◆ **Task goal**:
Rewrite the lines of every entry below, changing "phylum" to "division" and keeping everything else the same. Leave out the pictures.

◆ **Supplied data**:

========================================

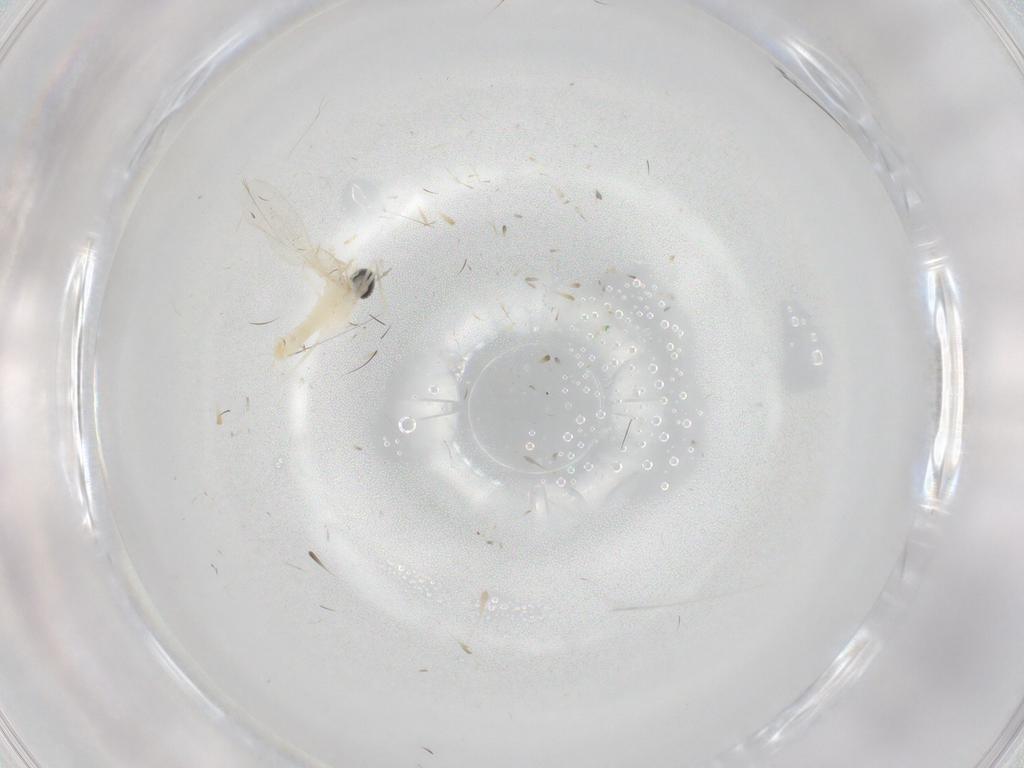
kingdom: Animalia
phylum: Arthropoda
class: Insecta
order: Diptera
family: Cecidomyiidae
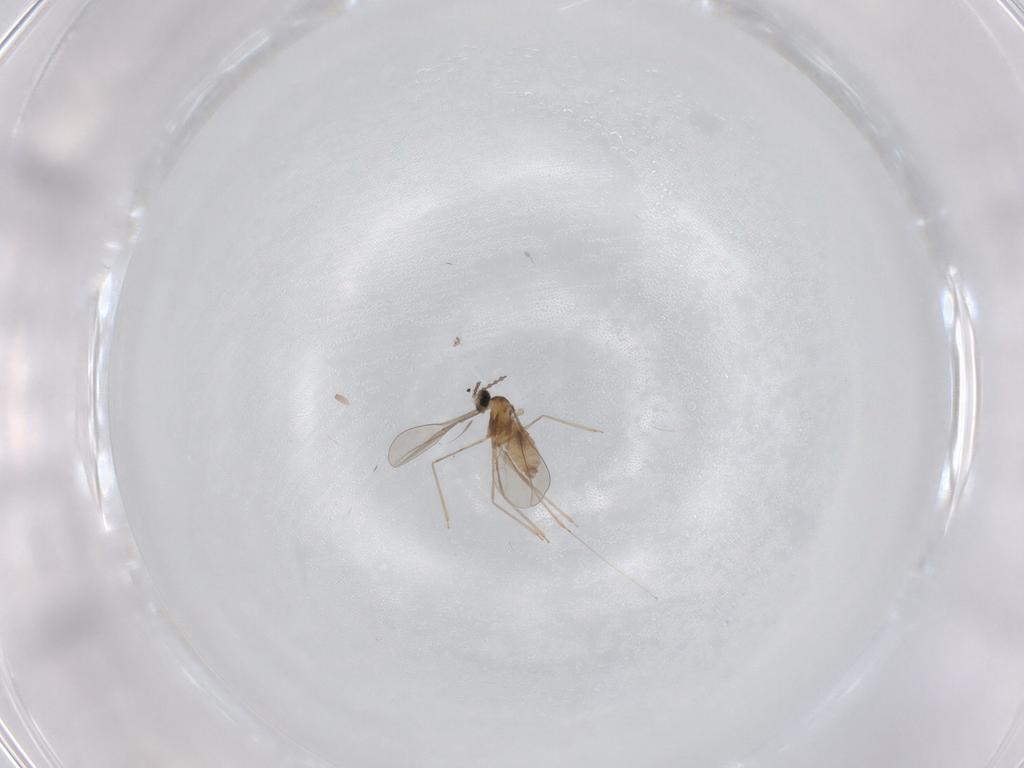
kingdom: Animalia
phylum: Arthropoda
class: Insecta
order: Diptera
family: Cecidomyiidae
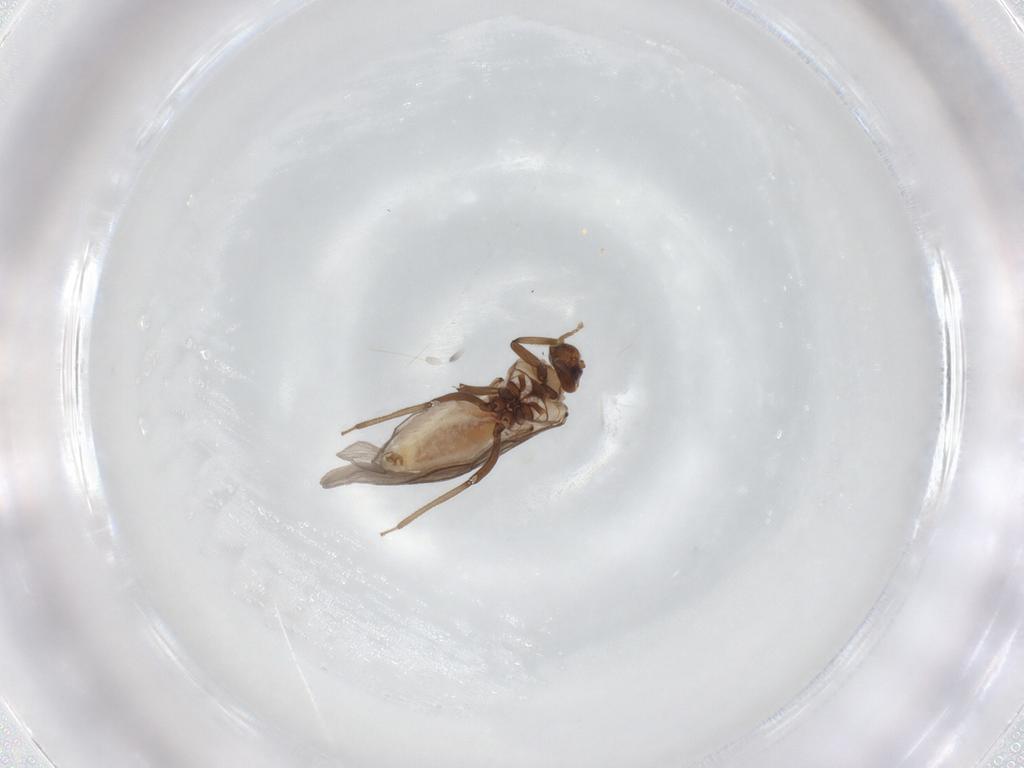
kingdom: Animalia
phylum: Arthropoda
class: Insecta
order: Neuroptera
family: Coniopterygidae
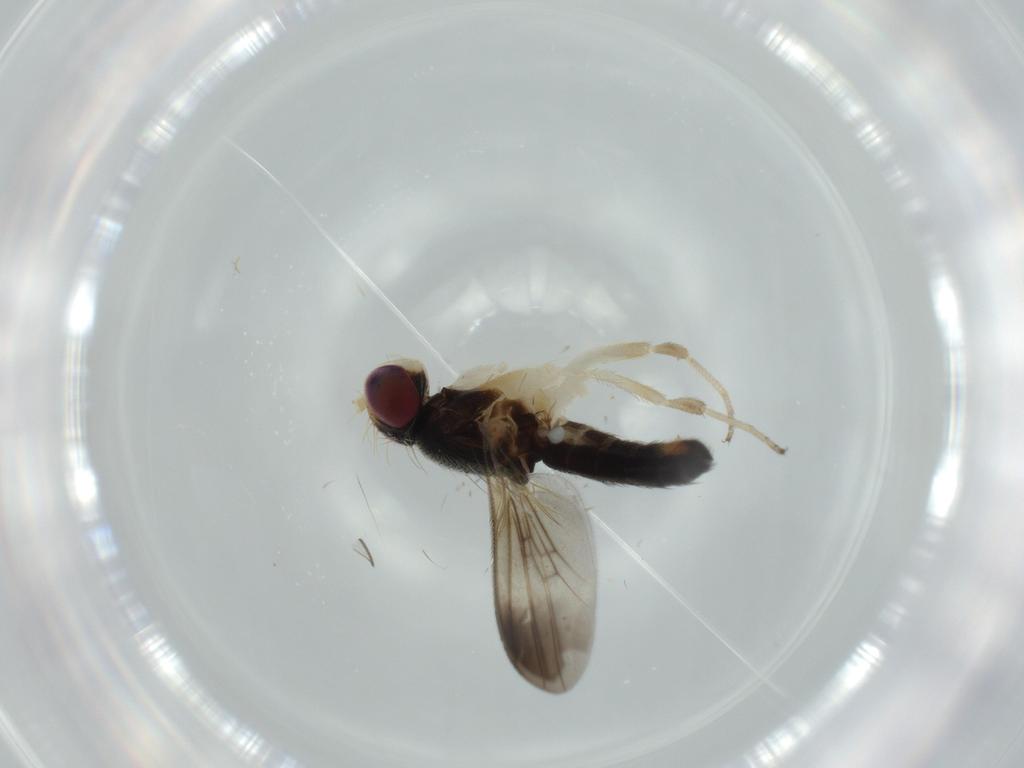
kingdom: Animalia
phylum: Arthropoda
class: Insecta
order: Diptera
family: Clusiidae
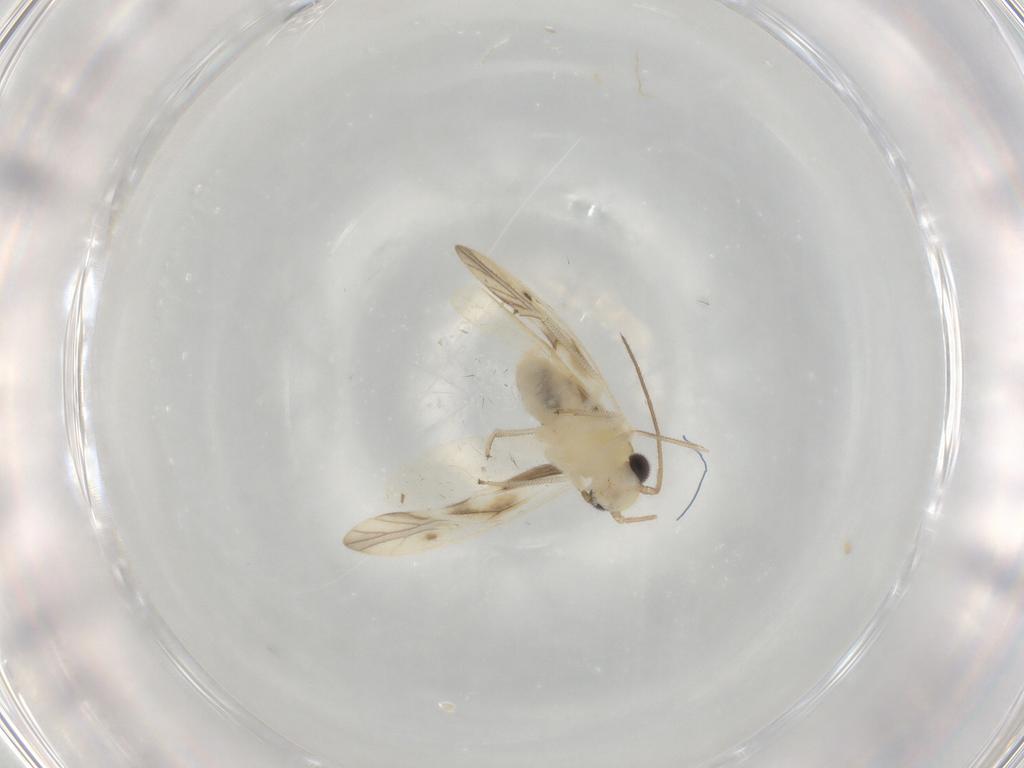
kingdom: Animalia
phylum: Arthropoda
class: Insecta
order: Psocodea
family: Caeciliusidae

========================================

◆ **Exercise response**:
kingdom: Animalia
division: Arthropoda
class: Insecta
order: Diptera
family: Cecidomyiidae
kingdom: Animalia
division: Arthropoda
class: Insecta
order: Diptera
family: Cecidomyiidae
kingdom: Animalia
division: Arthropoda
class: Insecta
order: Neuroptera
family: Coniopterygidae
kingdom: Animalia
division: Arthropoda
class: Insecta
order: Diptera
family: Clusiidae
kingdom: Animalia
division: Arthropoda
class: Insecta
order: Psocodea
family: Caeciliusidae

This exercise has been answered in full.